All lines in the records below with the word "CIRCLE" must be returned.

• _RECORDS PROVIDED_
"""

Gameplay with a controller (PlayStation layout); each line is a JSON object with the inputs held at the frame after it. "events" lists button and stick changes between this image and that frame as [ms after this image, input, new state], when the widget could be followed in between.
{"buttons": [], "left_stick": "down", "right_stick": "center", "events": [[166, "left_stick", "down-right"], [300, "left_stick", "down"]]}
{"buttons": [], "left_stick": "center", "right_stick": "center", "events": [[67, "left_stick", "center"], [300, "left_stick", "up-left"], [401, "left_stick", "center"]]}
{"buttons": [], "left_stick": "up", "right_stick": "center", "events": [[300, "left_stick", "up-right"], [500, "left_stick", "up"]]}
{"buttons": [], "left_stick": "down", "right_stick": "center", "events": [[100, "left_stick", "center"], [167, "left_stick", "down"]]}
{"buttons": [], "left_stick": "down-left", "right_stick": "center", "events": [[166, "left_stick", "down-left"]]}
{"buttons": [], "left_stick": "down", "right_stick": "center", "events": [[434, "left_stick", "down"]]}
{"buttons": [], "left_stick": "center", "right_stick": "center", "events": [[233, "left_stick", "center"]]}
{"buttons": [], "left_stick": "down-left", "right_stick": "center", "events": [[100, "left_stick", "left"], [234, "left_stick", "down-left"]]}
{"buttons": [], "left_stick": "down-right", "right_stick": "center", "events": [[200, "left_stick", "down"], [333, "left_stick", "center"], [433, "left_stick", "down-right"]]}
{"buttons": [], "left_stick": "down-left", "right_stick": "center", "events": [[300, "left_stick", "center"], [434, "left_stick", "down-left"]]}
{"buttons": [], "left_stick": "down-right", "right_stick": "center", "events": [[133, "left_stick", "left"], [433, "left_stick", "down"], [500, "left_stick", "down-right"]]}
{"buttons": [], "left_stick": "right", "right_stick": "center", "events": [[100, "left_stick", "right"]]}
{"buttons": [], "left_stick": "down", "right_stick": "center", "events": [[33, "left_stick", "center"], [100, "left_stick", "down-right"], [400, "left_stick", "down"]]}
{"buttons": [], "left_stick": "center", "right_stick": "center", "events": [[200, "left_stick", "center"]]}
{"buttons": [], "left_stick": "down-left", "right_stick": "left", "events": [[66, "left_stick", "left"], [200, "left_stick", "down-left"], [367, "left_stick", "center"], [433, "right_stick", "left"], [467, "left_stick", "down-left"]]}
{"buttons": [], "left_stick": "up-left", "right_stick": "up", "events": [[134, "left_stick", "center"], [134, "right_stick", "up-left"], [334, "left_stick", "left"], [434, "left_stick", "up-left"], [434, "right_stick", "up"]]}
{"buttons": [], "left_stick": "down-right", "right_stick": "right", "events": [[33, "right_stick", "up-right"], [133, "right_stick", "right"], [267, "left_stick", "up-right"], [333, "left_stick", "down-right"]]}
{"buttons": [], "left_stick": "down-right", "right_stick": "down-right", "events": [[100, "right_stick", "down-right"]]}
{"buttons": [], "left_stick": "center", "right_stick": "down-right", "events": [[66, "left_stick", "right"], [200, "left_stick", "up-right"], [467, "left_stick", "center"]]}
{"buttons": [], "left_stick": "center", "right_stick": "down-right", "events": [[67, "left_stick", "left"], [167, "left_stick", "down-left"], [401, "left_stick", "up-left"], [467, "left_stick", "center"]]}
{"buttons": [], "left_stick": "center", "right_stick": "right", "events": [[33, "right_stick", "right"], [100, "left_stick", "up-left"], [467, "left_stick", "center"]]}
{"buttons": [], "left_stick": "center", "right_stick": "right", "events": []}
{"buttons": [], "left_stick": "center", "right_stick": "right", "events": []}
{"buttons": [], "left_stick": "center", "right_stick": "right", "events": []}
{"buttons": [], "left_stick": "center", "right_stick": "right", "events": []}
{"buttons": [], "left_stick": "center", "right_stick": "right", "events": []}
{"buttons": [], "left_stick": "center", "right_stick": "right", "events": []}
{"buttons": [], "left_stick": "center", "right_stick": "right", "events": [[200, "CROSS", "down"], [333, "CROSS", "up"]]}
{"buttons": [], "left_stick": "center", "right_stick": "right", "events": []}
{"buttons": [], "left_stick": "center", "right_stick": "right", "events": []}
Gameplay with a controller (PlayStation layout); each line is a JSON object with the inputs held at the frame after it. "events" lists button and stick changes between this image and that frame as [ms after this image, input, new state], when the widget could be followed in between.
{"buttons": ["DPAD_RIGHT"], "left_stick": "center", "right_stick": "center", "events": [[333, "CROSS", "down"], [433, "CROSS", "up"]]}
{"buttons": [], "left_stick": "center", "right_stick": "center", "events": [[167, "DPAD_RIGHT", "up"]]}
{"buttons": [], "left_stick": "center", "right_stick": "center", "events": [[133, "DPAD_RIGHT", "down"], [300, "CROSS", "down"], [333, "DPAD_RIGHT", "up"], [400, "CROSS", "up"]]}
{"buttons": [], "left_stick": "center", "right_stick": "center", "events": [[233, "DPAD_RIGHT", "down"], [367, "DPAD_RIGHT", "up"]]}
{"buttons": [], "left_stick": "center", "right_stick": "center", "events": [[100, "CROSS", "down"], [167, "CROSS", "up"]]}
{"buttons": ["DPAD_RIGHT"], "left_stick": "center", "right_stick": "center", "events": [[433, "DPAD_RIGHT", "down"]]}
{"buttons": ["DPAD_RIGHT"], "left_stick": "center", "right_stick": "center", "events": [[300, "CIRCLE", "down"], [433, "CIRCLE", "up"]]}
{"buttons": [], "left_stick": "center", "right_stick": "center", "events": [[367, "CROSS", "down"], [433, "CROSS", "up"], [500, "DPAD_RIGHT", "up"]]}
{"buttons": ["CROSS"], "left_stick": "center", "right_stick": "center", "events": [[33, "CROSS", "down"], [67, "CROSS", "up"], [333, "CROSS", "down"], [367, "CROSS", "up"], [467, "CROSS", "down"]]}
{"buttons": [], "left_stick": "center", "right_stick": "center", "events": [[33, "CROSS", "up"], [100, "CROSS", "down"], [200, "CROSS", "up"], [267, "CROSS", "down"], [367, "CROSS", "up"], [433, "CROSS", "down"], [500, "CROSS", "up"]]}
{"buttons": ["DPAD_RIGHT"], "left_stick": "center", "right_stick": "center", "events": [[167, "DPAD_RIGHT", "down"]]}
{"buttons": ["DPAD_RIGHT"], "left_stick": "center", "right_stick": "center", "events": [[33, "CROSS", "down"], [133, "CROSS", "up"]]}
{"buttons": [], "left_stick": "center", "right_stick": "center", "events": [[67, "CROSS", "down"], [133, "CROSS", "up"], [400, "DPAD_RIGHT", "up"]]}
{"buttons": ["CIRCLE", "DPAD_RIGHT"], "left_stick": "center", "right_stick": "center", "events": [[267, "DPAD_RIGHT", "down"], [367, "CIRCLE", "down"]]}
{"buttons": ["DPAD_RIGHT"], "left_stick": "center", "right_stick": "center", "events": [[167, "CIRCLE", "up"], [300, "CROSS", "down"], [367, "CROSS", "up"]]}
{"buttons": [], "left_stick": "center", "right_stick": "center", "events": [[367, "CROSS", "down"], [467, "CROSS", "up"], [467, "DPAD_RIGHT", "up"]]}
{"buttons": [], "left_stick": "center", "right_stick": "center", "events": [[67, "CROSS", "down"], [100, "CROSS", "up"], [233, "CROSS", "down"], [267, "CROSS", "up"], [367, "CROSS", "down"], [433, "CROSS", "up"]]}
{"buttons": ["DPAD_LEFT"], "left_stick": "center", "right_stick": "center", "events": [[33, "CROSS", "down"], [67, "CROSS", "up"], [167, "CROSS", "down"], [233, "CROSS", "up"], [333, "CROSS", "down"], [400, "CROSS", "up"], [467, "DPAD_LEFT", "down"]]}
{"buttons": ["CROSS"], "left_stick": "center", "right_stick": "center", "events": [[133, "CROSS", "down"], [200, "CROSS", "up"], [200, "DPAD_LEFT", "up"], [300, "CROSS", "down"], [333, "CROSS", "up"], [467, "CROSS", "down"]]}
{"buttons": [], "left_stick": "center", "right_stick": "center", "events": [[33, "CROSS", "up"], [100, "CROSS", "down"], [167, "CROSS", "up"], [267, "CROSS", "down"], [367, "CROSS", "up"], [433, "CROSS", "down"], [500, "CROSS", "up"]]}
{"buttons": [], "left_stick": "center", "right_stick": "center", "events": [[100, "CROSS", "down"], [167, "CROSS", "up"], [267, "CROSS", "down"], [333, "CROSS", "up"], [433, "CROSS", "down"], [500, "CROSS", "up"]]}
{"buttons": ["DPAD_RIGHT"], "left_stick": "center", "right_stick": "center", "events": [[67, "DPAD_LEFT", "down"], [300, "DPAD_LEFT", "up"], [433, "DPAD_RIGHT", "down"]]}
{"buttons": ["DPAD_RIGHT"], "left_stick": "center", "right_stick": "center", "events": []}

"""

• _TASK RESULT_
{"buttons": ["DPAD_RIGHT"], "left_stick": "center", "right_stick": "center", "events": [[300, "CIRCLE", "down"], [433, "CIRCLE", "up"]]}
{"buttons": ["CIRCLE", "DPAD_RIGHT"], "left_stick": "center", "right_stick": "center", "events": [[267, "DPAD_RIGHT", "down"], [367, "CIRCLE", "down"]]}
{"buttons": ["DPAD_RIGHT"], "left_stick": "center", "right_stick": "center", "events": [[167, "CIRCLE", "up"], [300, "CROSS", "down"], [367, "CROSS", "up"]]}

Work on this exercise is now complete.